The War at Home (1979)
Best historical doc on the anti-war movement
There are a number of films out on the anti-war movement. Some, like the recent 'Weather Underground' never really explain the historical context or the protester's politics, but just stay at the surface of personality and sensational subject matter. Others, like Berkeley in the Sixties, take a completely nostalgic view, embalming leftist politics as something cool boomers did in a now inaccessible past when they were crazy kids. The War at Home, though fills in the background, takes the politics seriously, and imagines that it might be actually worth something to the viewer. While the film is focused on events in Madison, WI, it's interest is by no means limited to folks with experience of that time or place. It's very effective microcosm of the larger movement. While the film has a fairly conventional talking-head-and-archival-clip form, it's well made and engaging. It also has no pretense to 'objectivity,' which is a good thing. A number of observers trace the decline of the anti-war movement to a turn towards violence that alienated more moderate folks who were beginning to question the war after Tet. the first signal event in this supposed turn toward the dark side was a bombing on the University of Wisconsin campus, which becomes the central event in this film.
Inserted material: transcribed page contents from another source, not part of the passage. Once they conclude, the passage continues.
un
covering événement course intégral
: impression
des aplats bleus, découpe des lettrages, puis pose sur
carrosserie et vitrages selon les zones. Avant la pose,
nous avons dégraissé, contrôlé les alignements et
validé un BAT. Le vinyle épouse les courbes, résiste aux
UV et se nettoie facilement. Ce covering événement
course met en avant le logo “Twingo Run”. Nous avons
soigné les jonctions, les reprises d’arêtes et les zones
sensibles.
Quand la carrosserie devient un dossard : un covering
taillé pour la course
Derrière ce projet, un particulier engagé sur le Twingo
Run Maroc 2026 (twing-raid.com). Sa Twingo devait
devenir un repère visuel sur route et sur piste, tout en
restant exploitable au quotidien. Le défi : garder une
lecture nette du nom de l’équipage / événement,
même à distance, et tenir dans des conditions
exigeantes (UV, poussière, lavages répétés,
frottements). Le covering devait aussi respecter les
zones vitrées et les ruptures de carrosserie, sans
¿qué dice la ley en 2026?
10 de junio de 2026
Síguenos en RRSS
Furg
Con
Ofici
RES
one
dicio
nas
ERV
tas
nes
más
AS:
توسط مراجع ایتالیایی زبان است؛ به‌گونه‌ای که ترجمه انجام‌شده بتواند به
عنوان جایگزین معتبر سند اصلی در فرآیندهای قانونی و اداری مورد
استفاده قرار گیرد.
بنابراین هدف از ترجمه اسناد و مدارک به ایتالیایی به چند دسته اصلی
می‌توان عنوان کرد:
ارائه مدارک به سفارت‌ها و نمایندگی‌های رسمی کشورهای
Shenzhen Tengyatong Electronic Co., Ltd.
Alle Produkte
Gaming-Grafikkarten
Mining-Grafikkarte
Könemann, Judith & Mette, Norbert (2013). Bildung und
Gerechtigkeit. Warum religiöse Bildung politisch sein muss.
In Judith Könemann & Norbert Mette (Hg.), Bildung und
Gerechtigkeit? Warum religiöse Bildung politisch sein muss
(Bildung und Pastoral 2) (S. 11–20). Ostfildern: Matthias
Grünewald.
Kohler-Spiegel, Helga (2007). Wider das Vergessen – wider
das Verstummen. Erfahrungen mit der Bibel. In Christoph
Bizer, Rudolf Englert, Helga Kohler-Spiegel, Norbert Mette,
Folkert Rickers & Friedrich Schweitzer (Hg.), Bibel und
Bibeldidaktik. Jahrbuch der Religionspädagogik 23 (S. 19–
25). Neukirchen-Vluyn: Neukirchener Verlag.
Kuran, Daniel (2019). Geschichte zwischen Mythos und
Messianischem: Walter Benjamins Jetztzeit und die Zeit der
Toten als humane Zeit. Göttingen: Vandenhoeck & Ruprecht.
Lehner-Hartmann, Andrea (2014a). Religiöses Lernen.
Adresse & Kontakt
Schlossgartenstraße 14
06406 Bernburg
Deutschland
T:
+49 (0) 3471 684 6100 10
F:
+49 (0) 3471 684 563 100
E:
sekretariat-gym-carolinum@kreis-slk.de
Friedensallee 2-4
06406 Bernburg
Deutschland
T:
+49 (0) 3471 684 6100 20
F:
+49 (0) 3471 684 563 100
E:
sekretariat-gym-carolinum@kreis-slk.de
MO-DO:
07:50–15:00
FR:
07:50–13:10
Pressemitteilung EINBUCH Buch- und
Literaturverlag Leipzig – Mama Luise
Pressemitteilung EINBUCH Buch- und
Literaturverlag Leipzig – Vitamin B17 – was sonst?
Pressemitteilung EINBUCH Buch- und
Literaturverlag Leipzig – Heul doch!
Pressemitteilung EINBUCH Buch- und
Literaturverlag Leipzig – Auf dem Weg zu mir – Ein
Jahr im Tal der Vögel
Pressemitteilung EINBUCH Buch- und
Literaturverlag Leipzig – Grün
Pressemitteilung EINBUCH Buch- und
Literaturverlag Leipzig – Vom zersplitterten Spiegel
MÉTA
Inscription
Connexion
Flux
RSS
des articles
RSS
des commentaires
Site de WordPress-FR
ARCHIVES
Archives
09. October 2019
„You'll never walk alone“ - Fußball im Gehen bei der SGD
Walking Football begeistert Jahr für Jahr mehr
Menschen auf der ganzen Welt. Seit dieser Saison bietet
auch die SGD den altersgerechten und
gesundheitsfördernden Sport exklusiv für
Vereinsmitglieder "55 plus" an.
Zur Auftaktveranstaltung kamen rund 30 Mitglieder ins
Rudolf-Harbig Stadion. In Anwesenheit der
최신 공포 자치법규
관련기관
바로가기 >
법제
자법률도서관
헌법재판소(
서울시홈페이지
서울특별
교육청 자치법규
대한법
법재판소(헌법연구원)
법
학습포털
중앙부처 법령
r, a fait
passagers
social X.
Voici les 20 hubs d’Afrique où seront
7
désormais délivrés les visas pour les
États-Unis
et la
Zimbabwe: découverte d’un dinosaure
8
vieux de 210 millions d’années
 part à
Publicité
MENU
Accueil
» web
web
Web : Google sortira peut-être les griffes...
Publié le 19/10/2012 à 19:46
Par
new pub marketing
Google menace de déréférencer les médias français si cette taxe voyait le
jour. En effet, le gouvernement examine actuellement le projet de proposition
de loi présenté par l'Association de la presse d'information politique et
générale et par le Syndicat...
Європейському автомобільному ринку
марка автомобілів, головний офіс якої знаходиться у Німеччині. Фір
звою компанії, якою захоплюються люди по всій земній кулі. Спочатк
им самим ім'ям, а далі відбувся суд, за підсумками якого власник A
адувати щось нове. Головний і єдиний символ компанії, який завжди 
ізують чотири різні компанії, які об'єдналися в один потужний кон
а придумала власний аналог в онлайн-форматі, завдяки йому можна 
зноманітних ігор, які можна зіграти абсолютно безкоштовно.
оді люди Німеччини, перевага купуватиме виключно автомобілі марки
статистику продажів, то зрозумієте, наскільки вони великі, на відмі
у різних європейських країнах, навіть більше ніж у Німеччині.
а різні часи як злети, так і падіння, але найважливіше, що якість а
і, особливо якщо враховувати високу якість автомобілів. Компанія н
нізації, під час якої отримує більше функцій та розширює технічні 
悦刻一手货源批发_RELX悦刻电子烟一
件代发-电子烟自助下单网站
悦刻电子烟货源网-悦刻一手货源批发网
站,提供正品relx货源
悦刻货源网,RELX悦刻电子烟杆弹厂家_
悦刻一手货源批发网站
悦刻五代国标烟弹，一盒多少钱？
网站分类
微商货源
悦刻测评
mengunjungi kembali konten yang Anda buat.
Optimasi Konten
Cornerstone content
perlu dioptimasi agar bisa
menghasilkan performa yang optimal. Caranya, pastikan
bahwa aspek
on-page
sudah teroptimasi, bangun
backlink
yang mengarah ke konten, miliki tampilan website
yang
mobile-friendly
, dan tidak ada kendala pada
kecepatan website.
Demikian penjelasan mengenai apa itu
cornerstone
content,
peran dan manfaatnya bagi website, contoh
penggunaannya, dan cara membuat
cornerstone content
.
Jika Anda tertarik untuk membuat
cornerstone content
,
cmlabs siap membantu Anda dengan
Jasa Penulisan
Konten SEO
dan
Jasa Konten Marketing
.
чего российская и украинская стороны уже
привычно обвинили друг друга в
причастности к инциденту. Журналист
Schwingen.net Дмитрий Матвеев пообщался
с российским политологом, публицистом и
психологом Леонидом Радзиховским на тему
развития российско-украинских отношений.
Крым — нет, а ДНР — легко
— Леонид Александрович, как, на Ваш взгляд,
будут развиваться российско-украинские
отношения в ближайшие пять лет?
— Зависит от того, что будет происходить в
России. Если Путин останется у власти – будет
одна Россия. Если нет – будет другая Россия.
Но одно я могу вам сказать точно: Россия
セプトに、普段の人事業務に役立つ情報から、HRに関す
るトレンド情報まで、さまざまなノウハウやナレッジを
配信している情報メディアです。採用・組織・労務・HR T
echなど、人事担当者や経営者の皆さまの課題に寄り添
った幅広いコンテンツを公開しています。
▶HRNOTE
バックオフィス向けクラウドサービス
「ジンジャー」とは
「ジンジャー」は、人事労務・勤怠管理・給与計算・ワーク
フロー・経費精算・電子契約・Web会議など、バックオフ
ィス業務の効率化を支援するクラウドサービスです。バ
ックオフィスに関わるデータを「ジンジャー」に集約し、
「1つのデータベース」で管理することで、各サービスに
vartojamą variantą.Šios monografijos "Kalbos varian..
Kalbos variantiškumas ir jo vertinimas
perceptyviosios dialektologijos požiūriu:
A grad student in science was killed in the blast, and there was great hue and cry that anyone would set off a bomb amidst the seat of higher learning. However, rather than simply casting the bombers as villains, the film seeks to understand their actions, and ultimately sympathizes with them. Rarely do we ever see this -- political radicalism treated as human and comprehensible -- and for presenting the side of the argument we never hear otherwise, The War at Home is a valuable and all too rare document.